Voices from the field
A Responsibility to Our Binding Stories
The glue that binds Jewish tradition, values and life together are the stories we tell.
Throughout my life my Bubbe would share the moments that make for the best stories. Like in the 1940s when my Papa ditched his prom date to ask my Bubbe to the dance instead. Or the Moment when my Bubbe asked G-d for a baby boy, and received twin girls.
Through the sharing of such Moments, I carry a responsibility to these stories that are deeply rooted and engrained in who I am as a grandson, Jew and human being. We all carry this responsibility.

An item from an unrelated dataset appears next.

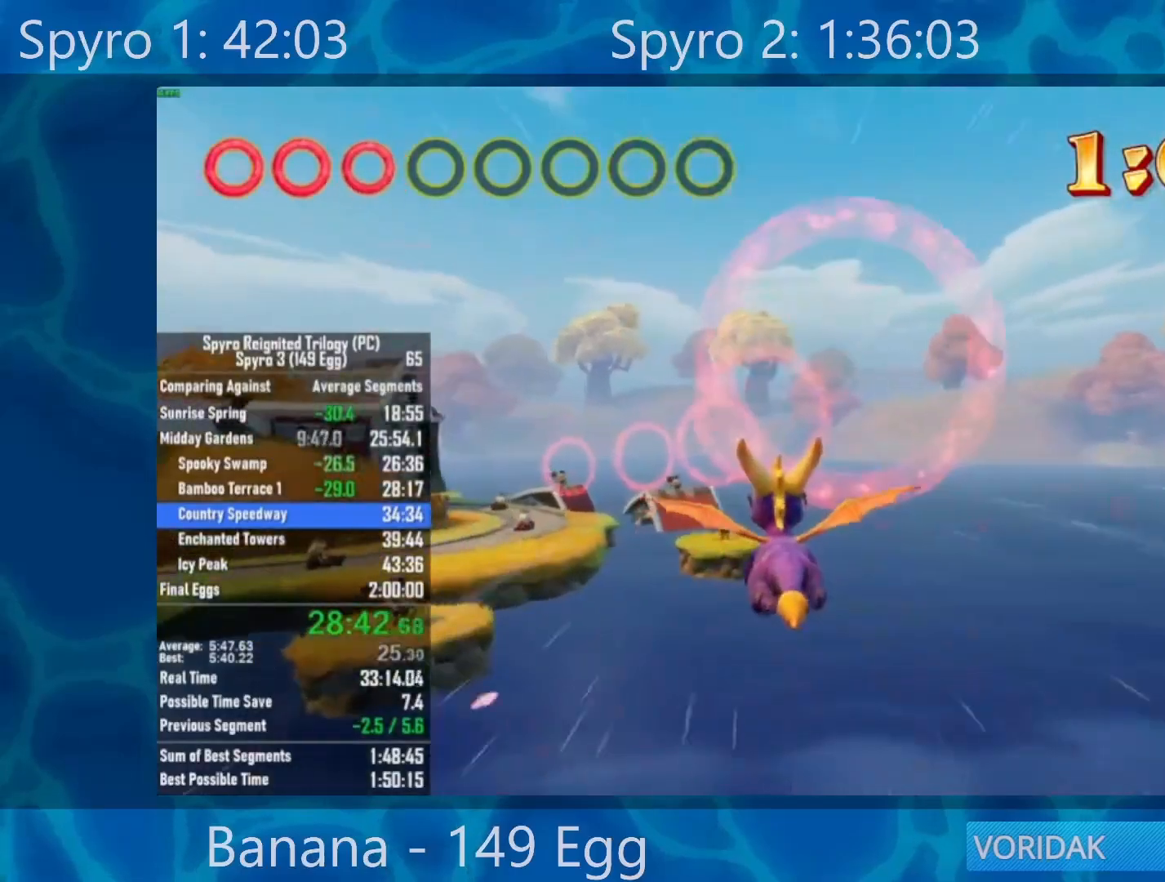
{"buttons": [], "left_stick": "center", "right_stick": "center", "events": []}
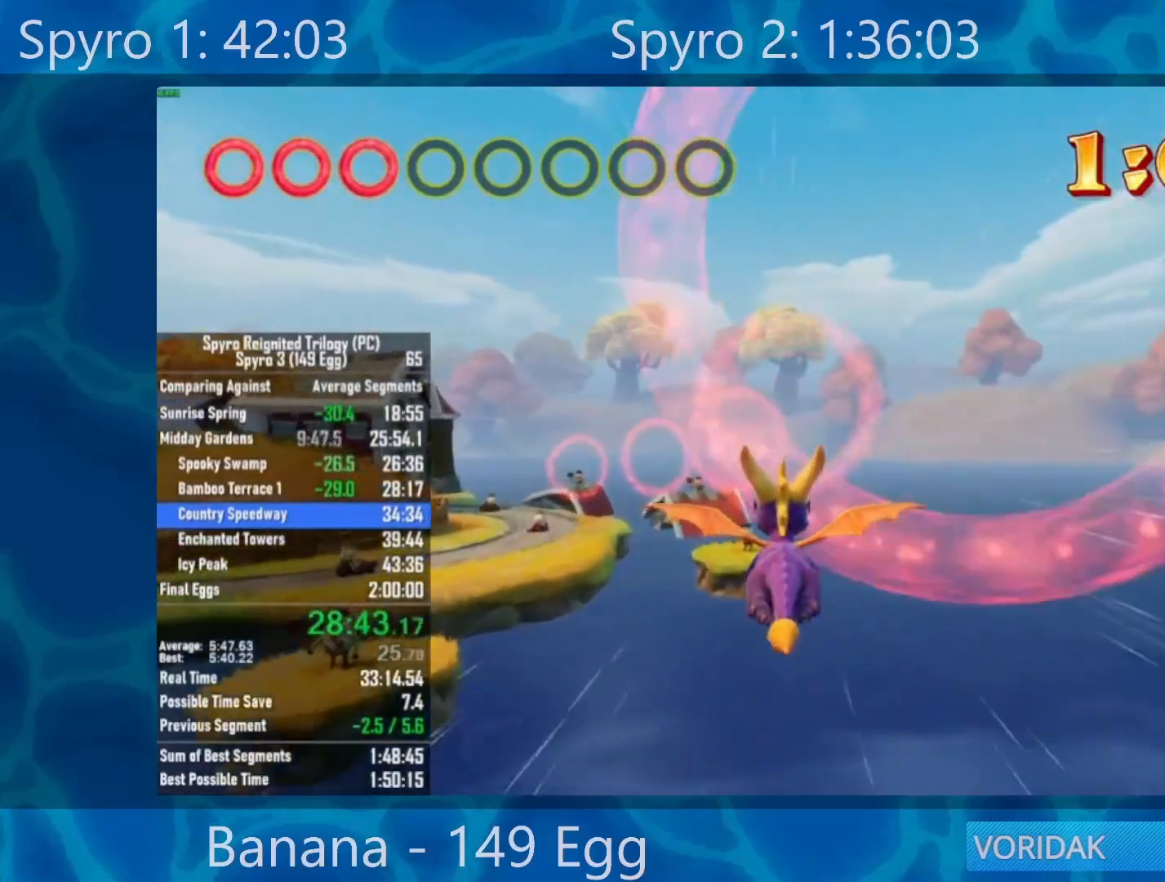
{"buttons": [], "left_stick": "center", "right_stick": "center", "events": [[233, "left_stick", "up"], [367, "left_stick", "center"]]}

Responsibility is a core theme that I walked away with from my participation in the iCenter’s Masters Concentration in Israel Education ("iFellows"). Cohort 3 just concluded with its third gathering, and as both a participant of the program and a member of the iCenter team, I felt a great responsibility to challenge the ways in which we think about our own Jewish stories. Too often do we hear a Birthright or MASA participant return from Israel with a thousand photos and all that they say is: “My trip was great.” Too often do the incredible, inspiring, interconnected stories from other Bubbes like mine - ones that shaped theirs and even our connections to the Jewish people and Israel - get lost in a shoebox in the back of a closet.
I view every Jew as an educator (even if they themselves don’t) because of this responsibility to empower each other through these very moments that shape and define us. Everyone possesses these moments - it’s just about recognizing them as a tool to educate and connect. It’s essential that these stories don’t get lost in the winds of our everyday dialogue. We’re in a digital age where we can finally create a platform that allows even the most inarticulate become a storyteller and educator. For my final iFellows project, I am working on an interactive platform (soon to be revealed) with the hope that the weight of responsibility to our Jewish Moments will be spread across the shoulders of Jewish generations to keep these, our stories pulsing.
What's a personal story that you wish you could share with every Jew around the world?